[Entries drawn from a collection]
_ _ _ _

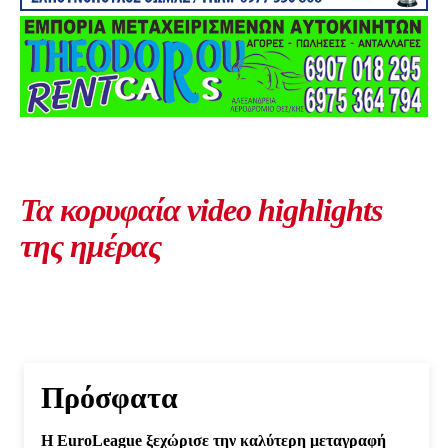
Τα κορυφαία video highlights
της ημέρας
Πρόσφατα
Η EuroLeague ξεχώρισε την καλύτερη μεταγραφή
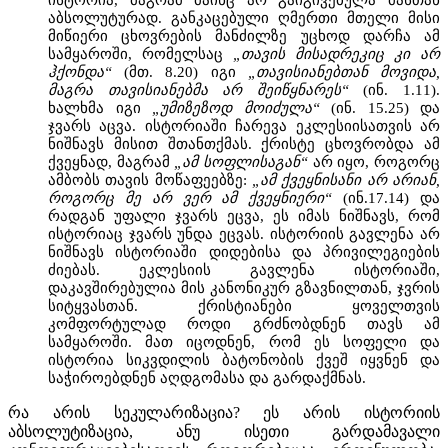
აბსოლუტურად. განკაცებული ღმერთი მთელი მისი
მიწიერი ცხოვრების მანძილზე უცხოდ დარჩა ამ
სამყაროში, რომელსაც
„თავის მისადრეკიც კი არ
ჰქონდა“
(მთ. 8.20) იგი
„თავისიანებთან მოვიდა,
მაგრა თავისიანებმა არ შეიწყნარეს“
(ინ. 1.11).
ხალხმა იგი
„უმიზეზოდ მოიძულა“
(ინ. 15.25) და
ჯვარს აცვა. ისტორიაში ჩარევა ეკლესიისათვის არ
ნიშნავს მისით შთანთქმას. ქრისტე ცხოვრობდა ამ
ქვეყნად, მაგრამ
„ამ სოფლისაგან“
არ იყო, როგორც
ამბობს თავის მოწაფეებზე:
„ამ ქვეყნისანი არ არიან,
როგორც მე არ ვერ ამ ქვეყნიერი“
(ინ.17.14) და
რადგან უფალი ჯვარს ეცვა, ეს იმას ნიშნავს, რომ
ისტორიაც ჯვარს უნდა ეცვას. ისტორიის გავლენა არ
ნიშნავს ისტორიაში დიდებისა და პრივილეგიების
ძიებას. ეკლესიის გავლენა ისტორიაში,
დაკავშირებულია მის კანონიკურ გზავნილთან, ჯვრის
სიტყვასთან. ქრისტიანები ყოველთვის
კომფორტულად როდი გრძნობდნენ თავს ამ
სამყაროში. მათ იცოდნენ, რომ ეს სოფელი და
ისტორია სიკვდილის ბატონობის ქვეშ იყვნენ და
საჭიროებდნენ აღდგომასა და გარდაქმნას.
რა არის სეკულარიზაცია? ეს არის ისტორიის
აბსოლუტიზაცია, ანუ ისეთი გარდამავალი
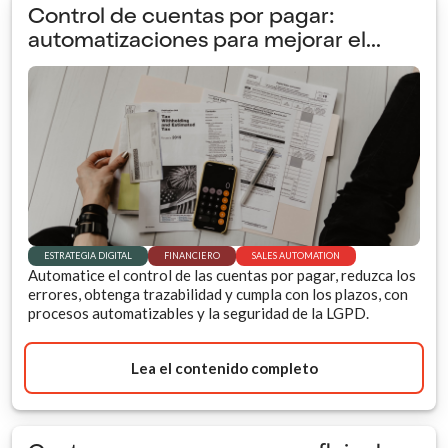
Control de cuentas por pagar:
automatizaciones para mejorar el...
ESTRATEGIA DIGITAL
FINANCIERO
SALES AUTOMATION
Automatice el control de las cuentas por pagar, reduzca los
errores, obtenga trazabilidad y cumpla con los plazos, con
procesos automatizables y la seguridad de la LGPD.
Lea el contenido completo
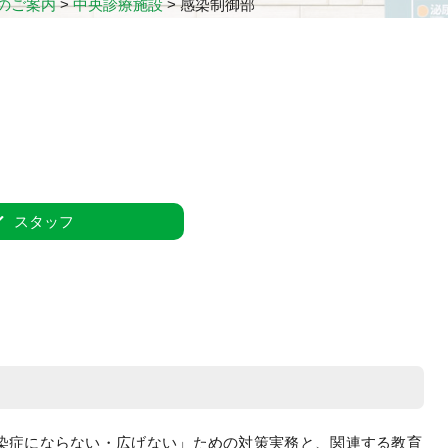
のご案内
>
中央診療施設
>
感染制御部
スタッフ
感染症にならない・広げない」ための対策実務と、関連する教育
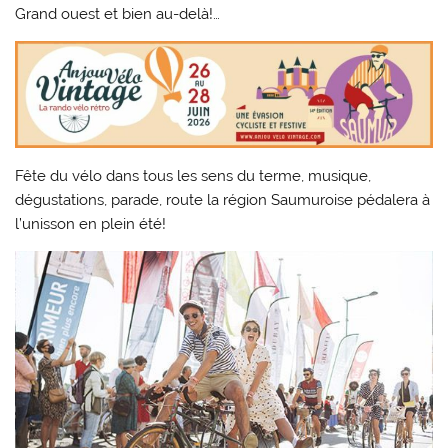
Grand ouest et bien au-delà!…
Fête du vélo dans tous les sens du terme, musique,
dégustations, parade, route la région Saumuroise pédalera à
l’unisson en plein été!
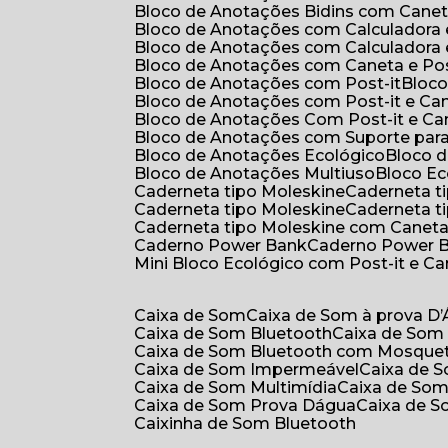
Bloco de Anotações Bidins com Cane
Bloco de Anotações com Calculadora
Bloco de Anotações com Calculadora
Bloco de Anotações com Caneta e Pos
Bloco de Anotações com Post-it
Bloc
Bloco de Anotações com Post-it e Ca
Bloco de Anotações Com Post-it e Ca
Bloco de Anotações com Suporte par
Bloco de Anotações Ecológico
Bloco
Bloco de Anotações Multiuso
Bloco E
Caderneta tipo Moleskine
Caderneta 
Caderneta tipo Moleskine
Caderneta 
Caderneta tipo Moleskine com Canet
Caderno Power Bank
Caderno Power 
Mini Bloco Ecológico com Post-it e C
Caixa de Som
Caixa de Som à prova D
Caixa de Som Bluetooth
Caixa de Som
Caixa de Som Bluetooth com Mosque
Caixa de Som Impermeável
Caixa de
Caixa de Som Multimídia
Caixa de So
Caixa de Som Prova Dágua
Caixa de 
Caixinha de Som Bluetooth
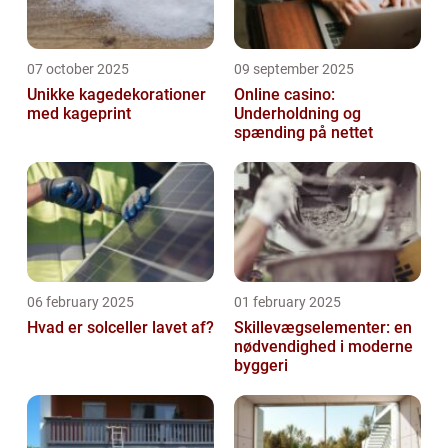
07 october 2025
09 september 2025
Unikke kagedekorationer
Online casino:
med kageprint
Underholdning og
spænding på nettet
06 february 2025
01 february 2025
Hvad er solceller lavet af?
Skillevægselementer: en
nødvendighed i moderne
byggeri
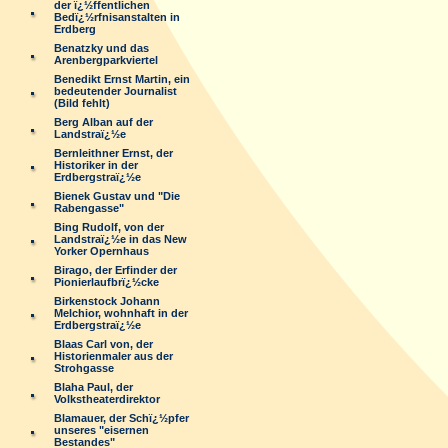
der ï¿½ffentlichen
Bedï¿½rfnisanstalten in
Erdberg
Benatzky und das
Arenbergparkviertel
Benedikt Ernst Martin, ein
bedeutender Journalist
(Bild fehlt)
Berg Alban auf der
Landstraï¿½e
Bernleithner Ernst, der
Historiker in der
Erdbergstraï¿½e
Bienek Gustav und "Die
Rabengasse"
Bing Rudolf, von der
Landstraï¿½e in das New
Yorker Opernhaus
Birago, der Erfinder der
Pionierlaufbrï¿½cke
Birkenstock Johann
Melchior, wohnhaft in der
Erdbergstraï¿½e
Blaas Carl von, der
Historienmaler aus der
Strohgasse
Blaha Paul, der
Volkstheaterdirektor
Blamauer, der Schï¿½pfer
unseres "eisernen
Bestandes"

_ _ _ _

Render each line of text in the entries above as a numbered list, skipping any blank lines. Leave the pictures out of your answer.

Exercise result.
1. Τα κορυφαία video highlights
2. της ημέρας
3. Πρόσφατα
4. Η EuroLeague ξεχώρισε την καλύτερη μεταγραφή
5. აბსოლუტურად. განკაცებული ღმერთი მთელი მისი
6. მიწიერი ცხოვრების მანძილზე უცხოდ დარჩა ამ
7. სამყაროში, რომელსაც
8. „თავის მისადრეკიც კი არ
9. ჰქონდა“
10. (მთ. 8.20) იგი
11. „თავისიანებთან მოვიდა,
12. მაგრა თავისიანებმა არ შეიწყნარეს“
13. (ინ. 1.11).
14. ხალხმა იგი
15. „უმიზეზოდ მოიძულა“
16. (ინ. 15.25) და
17. ჯვარს აცვა. ისტორიაში ჩარევა ეკლესიისათვის არ
18. ნიშნავს მისით შთანთქმას. ქრისტე ცხოვრობდა ამ
19. ქვეყნად, მაგრამ
20. „ამ სოფლისაგან“
21. არ იყო, როგორც
22. ამბობს თავის მოწაფეებზე:
23. „ამ ქვეყნისანი არ არიან,
24. როგორც მე არ ვერ ამ ქვეყნიერი“
25. (ინ.17.14) და
26. რადგან უფალი ჯვარს ეცვა, ეს იმას ნიშნავს, რომ
27. ისტორიაც ჯვარს უნდა ეცვას. ისტორიის გავლენა არ
28. ნიშნავს ისტორიაში დიდებისა და პრივილეგიების
29. ძიებას. ეკლესიის გავლენა ისტორიაში,
30. დაკავშირებულია მის კანონიკურ გზავნილთან, ჯვრის
31. სიტყვასთან. ქრისტიანები ყოველთვის
32. კომფორტულად როდი გრძნობდნენ თავს ამ
33. სამყაროში. მათ იცოდნენ, რომ ეს სოფელი და
34. ისტორია სიკვდილის ბატონობის ქვეშ იყვნენ და
35. საჭიროებდნენ აღდგომასა და გარდაქმნას.
36. რა არის სეკულარიზაცია? ეს არის ისტორიის
37. აბსოლუტიზაცია, ანუ ისეთი გარდამავალი
38. Control de cuentas por pagar:
39. automatizaciones para mejorar el...
40. ESTRATEGIA DIGITAL
41. FINANCIERO
42. SALES AUTOMATION
43. Automatice el control de las cuentas por pagar, reduzca los
44. errores, obtenga trazabilidad y cumpla con los plazos, con
45. procesos automatizables y la seguridad de la LGPD.
46. Lea el contenido completo
47. のご案内
48. >
49. 中央診療施設
50. >
51. 感染制御部
52. スタッフ
53. 感染症にならない・広げない」ための対策実務と、関連する教育
54. Grand ouest et bien au-delà!…
55. Fête du vélo dans tous les sens du terme, musique,
56. dégustations, parade, route la région Saumuroise pédalera à
57. l’unisson en plein été!
58. Bloco de Anotações Bidins com Cane
59. Bloco de Anotações com Calculadora
60. Bloco de Anotações com Calculadora
61. Bloco de Anotações com Caneta e Pos
62. Bloco de Anotações com Post-it
63. Bloc
64. Bloco de Anotações com Post-it e Ca
65. Bloco de Anotações Com Post-it e Ca
66. Bloco de Anotações com Suporte par
67. Bloco de Anotações Ecológico
68. Bloco
69. Bloco de Anotações Multiuso
70. Bloco E
71. Caderneta tipo Moleskine
72. Caderneta 
73. Caderneta tipo Moleskine
74. Caderneta 
75. Caderneta tipo Moleskine com Canet
76. Caderno Power Bank
77. Caderno Power 
78. Mini Bloco Ecológico com Post-it e C
79. Caixa de Som
80. Caixa de Som à prova D
81. Caixa de Som Bluetooth
82. Caixa de Som
83. Caixa de Som Bluetooth com Mosque
84. Caixa de Som Impermeável
85. Caixa de
86. Caixa de Som Multimídia
87. Caixa de So
88. Caixa de Som Prova Dágua
89. Caixa de 
90. Caixinha de Som Bluetooth
91. 07 october 2025
92. 09 september 2025
93. Unikke kagedekorationer
94. Online casino:
95. med kageprint
96. Underholdning og
97. spænding på nettet
98. 06 february 2025
99. 01 february 2025
100. Hvad er solceller lavet af?
101. Skillevægselementer: en
102. nødvendighed i moderne
103. byggeri
104. der ï¿½ffentlichen
105. Bedï¿½rfnisanstalten in
106. Erdberg
107. Benatzky und das
108. Arenbergparkviertel
109. Benedikt Ernst Martin, ein
110. bedeutender Journalist
111. (Bild fehlt)
112. Berg Alban auf der
113. Landstraï¿½e
114. Bernleithner Ernst, der
115. Historiker in der
116. Erdbergstraï¿½e
117. Bienek Gustav und "Die
118. Rabengasse"
119. Bing Rudolf, von der
120. Landstraï¿½e in das New
121. Yorker Opernhaus
122. Birago, der Erfinder der
123. Pionierlaufbrï¿½cke
124. Birkenstock Johann
125. Melchior, wohnhaft in der
126. Erdbergstraï¿½e
127. Blaas Carl von, der
128. Historienmaler aus der
129. Strohgasse
130. Blaha Paul, der
131. Volkstheaterdirektor
132. Blamauer, der Schï¿½pfer
133. unseres "eisernen
134. Bestandes"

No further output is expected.